Sentences continue to roll in for individuals convicted in this year’s massive college admissions scandal. The same week Desperate Housewives star Felicity Huffman reported to a California federal prison to serve her two-week sentence earlier this month, real estate developer Robert Flaxman of Los Angeles was sentenced to one month in prison for paying an ACT test proctor $75,000 to feed his daughter answers while she took the college entrance exam in 2016.
Last week, California marketing executive and author Jane Buckingham was sentenced to three weeks in prison for paying $50,000 to a fake charity operated by the scam’s mastermind, William “Rick” Singer. Like Huffman and many of the other parents embroiled in the scandal, Flaxman and Buckingham pleaded guilty in May to one count each of fraud and conspiracy, bringing the number of parents sentenced in the sweeping case to 11.
Parents Douglas Hodge, Michelle Janavs, Manuel Henriquez, and Elizabeth Henriquez all initially pleaded not guilty in May but changed their tunes last Monday, submitting guilty pleas in federal court in Boston. All four face charges of money laundering and conspiracy to commit wire and mail fraud.
And while the spotlight primarily shined on the parents, Houston private tennis club owner Martin Fox agreed last week to a plea deal that requires him to return $245,000 in bribe money he received to allow cheating at a local college entrance exam testing site. Authorities also accuse him of arranging fake athletic profiles for two students to gain admission to the University of San Diego and one to the University of Texas at Austin.

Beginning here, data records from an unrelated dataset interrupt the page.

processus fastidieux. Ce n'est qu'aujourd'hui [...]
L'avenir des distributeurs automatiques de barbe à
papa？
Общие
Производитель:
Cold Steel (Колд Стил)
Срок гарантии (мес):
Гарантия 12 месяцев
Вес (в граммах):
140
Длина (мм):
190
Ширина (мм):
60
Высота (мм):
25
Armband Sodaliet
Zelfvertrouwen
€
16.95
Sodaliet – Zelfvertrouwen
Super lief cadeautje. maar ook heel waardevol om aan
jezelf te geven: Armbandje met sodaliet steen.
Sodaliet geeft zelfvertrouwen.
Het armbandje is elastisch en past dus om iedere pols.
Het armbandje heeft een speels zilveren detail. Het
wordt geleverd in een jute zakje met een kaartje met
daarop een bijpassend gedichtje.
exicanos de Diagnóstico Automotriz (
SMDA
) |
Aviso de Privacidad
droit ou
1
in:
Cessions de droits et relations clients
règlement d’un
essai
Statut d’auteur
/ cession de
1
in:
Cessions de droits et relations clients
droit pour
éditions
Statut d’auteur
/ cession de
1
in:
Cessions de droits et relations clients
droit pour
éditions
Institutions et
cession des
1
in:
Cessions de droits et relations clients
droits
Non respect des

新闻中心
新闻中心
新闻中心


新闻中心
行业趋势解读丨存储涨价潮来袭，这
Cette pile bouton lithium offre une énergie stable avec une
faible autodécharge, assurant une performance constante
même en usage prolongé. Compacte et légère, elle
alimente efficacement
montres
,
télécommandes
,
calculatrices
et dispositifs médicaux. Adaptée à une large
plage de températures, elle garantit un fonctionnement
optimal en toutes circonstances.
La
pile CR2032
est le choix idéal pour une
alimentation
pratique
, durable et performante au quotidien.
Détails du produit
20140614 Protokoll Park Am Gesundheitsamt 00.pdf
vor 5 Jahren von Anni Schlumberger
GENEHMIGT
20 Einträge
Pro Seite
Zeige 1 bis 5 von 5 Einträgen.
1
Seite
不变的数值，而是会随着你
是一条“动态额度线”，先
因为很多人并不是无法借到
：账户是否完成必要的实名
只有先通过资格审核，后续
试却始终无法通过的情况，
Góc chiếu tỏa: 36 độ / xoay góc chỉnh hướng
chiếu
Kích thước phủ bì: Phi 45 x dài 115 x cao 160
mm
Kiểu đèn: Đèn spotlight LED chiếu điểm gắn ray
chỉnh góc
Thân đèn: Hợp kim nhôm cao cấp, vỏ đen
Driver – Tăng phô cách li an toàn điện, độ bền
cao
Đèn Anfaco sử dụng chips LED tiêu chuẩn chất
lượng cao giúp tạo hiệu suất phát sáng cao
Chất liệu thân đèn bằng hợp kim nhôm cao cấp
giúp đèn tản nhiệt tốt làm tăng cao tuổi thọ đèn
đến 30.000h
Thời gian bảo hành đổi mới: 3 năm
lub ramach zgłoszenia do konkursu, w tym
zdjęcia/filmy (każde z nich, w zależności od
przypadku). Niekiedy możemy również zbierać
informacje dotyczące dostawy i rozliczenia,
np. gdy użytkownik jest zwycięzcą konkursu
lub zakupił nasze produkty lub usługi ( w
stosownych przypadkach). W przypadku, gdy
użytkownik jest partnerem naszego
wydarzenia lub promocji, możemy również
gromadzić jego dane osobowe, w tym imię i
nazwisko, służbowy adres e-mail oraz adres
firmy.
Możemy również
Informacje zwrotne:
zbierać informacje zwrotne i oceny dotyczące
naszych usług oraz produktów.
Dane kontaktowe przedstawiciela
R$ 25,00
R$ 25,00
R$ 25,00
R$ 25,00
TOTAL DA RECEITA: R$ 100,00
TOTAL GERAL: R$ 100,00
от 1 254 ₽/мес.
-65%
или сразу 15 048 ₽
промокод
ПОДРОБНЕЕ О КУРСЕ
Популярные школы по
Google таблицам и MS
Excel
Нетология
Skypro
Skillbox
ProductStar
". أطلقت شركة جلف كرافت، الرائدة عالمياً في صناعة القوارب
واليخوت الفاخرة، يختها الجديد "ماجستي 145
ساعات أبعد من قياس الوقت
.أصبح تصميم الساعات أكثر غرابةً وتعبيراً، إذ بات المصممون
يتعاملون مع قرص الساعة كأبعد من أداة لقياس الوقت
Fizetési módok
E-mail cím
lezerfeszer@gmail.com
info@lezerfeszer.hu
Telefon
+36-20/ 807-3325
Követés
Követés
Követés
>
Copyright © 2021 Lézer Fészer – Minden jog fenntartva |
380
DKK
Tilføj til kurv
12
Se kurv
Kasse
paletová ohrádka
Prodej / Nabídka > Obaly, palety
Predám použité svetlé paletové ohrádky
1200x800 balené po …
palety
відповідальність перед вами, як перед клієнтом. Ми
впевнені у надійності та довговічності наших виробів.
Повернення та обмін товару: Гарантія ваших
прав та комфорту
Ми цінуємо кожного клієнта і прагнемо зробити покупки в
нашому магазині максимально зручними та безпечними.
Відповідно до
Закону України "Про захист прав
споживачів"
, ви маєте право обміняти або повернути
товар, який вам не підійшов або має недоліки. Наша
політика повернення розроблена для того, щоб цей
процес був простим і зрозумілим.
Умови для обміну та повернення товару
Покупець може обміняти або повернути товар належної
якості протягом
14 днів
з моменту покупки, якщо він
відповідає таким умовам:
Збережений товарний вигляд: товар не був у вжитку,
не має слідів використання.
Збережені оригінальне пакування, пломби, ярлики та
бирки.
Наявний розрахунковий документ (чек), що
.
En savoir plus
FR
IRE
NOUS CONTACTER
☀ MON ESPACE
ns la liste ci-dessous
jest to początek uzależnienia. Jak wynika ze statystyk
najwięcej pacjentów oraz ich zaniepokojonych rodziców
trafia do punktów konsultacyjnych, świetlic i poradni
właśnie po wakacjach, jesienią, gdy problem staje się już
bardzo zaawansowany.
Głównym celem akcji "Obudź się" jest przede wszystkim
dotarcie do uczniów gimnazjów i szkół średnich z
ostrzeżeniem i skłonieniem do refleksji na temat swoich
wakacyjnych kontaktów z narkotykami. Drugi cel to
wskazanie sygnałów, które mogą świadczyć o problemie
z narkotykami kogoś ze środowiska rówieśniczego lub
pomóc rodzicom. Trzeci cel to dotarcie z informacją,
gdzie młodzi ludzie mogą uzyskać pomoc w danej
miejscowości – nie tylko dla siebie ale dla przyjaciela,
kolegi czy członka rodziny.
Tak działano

Also last week, 10 parents who originally pleaded not guilty found themselves on the receiving end of new charges in the unfolding case, including Full House actress Lori Loughlin and her fashion designer husband, Mossimo Giannulli. This is the second time prosecutors have added charges for this particular group of parents, leaving court watchers speculating that the legal team is pressuring the holdouts to change their pleas.
On Friday morning Huffman walked out of a San Francisco Bay Area federal prison two days early. Prison guidelines allow for an early release when a sentence concludes on a weekend.
The U.S. Department of Justice has charged more than 50 people in the ongoing investigation, the largest-ever of its kind. —L.E.